Anyhow, things moved fast in music even back then: Half-Baked Serenade came out only a couple of years later, but from my perspective, the scenesters had moved on. I was allowed some peace and quiet.
Curious about Self these many decades later, I’m easily bopping along to this disc, but I also kind of get where old me was coming from. While my playlist was filling up with (okay, ska first, but then…) punk, then indie rock and hardcore, I still could appreciate the craft of those other bands I mentioned, while Self always felt a bit forced. Which is a shit thing to say, as Mahaffey (and his other bandmates, joining back in on later albums) is definitely a creative force, and I can now hear other power pop and classic influences that were outside of my narrow view of music back then, but still: Self is defined by being ephemeral. The later shtick of composing on toy instruments (album Gizmodgery) feels like an extension of that, as-is Serenade’s nibbing from the synth-pop of the time, and it’s sing-song lyrics: this is music that’s meant to sound pretty lively and head-bobby, but not stick around. Bubblegum pop for the 90s. The album title grabbed the grunge zeitgeist and cute-smirked at it and played a toy piano ditty about it.

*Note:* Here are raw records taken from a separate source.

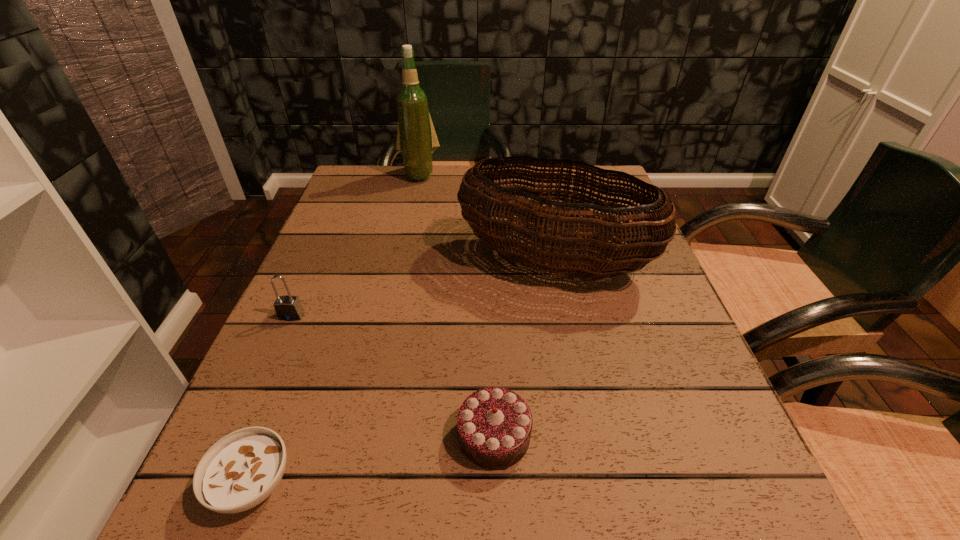
Where is `the third object from left to right`? The height and width of the screenshot is (540, 960). the third object from left to right is located at coordinates (416, 138).

Locate an element on the screen. The width and height of the screenshot is (960, 540). the tallest object is located at coordinates click(416, 138).

This screenshot has width=960, height=540. In order to click on the second farthest object in this screenshot , I will do `click(563, 252)`.

Where is `the fourth shortest object`? Image resolution: width=960 pixels, height=540 pixels. the fourth shortest object is located at coordinates (563, 252).

Find the location of `the third tallest object`. the third tallest object is located at coordinates (287, 308).

Locate an element on the screen. the third farthest object is located at coordinates (287, 308).

Where is `chocolate cake`? The height and width of the screenshot is (540, 960). chocolate cake is located at coordinates (494, 424).

Locate an element on the screen. This screenshot has width=960, height=540. soup bowl is located at coordinates (242, 469).

At what (x,y) coordinates should I click in order to perform the action: click on vacant space situated 0.200m on the front-facing side of the tallest object. Please return your answer as a coordinate pair (x, y). Image resolution: width=960 pixels, height=540 pixels. Looking at the image, I should click on (409, 225).

I want to click on vacant space situated 0.120m on the front of the second tallest object, so 571,348.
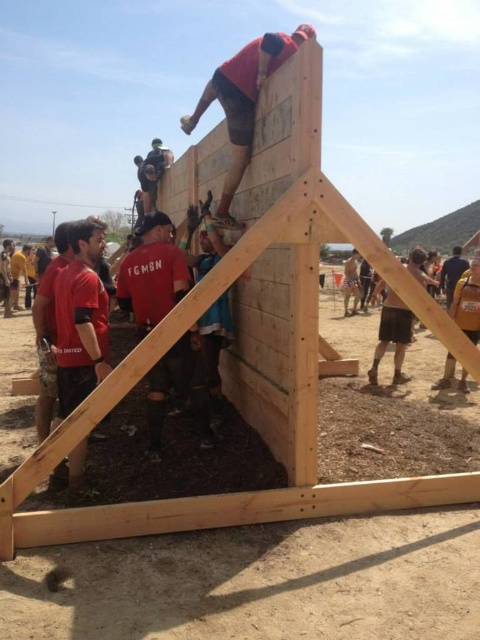
Question: Is matte red shirt at center above yellow fabric shirt at lower left?

Choices:
 (A) no
 (B) yes

Answer: (A)

Question: Can you confirm if matte red shirt at center is positioned to the right of yellow fabric shirt at lower left?

Choices:
 (A) no
 (B) yes

Answer: (B)

Question: Which object appears farthest from the camera in this image?

Choices:
 (A) matte red shirt at center
 (B) yellow fabric shirt at lower left

Answer: (B)

Question: Among these objects, which one is farthest from the camera?

Choices:
 (A) yellow fabric shirt at lower left
 (B) matte red shirt at center

Answer: (A)

Question: Which point is closer to the camera taking this photo?

Choices:
 (A) (235, 100)
 (B) (136, 260)

Answer: (B)

Question: Can you confirm if matte red shirt at center is positioned above dark blue jeans at right?

Choices:
 (A) no
 (B) yes

Answer: (A)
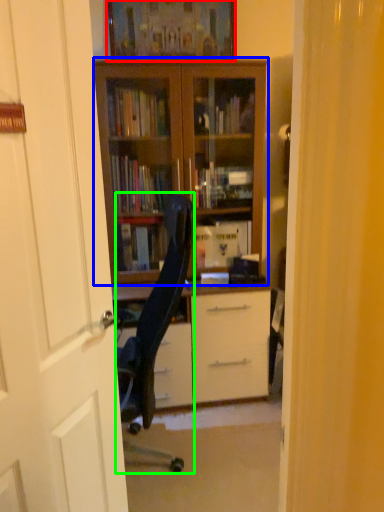
Question: Which object is positioned closest to picture frame (highlighted by a red box)? Select from bookcase (highlighted by a blue box) and chair (highlighted by a green box).

Choices:
 (A) bookcase
 (B) chair

Answer: (A)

Self obviously have their fans, but they’re still essentially underground. You see a lot of SPM or Breakfast With Girls in used bins. I have a couple Self discs in my collection and flip through them on occasion, thinking I’ll pick up the rest of their catalogue, but then a few songs later… the thought slips from my mind.
For me, it’s a pretty telling take on their sound in general, and the generalized quirky pop sound of this album.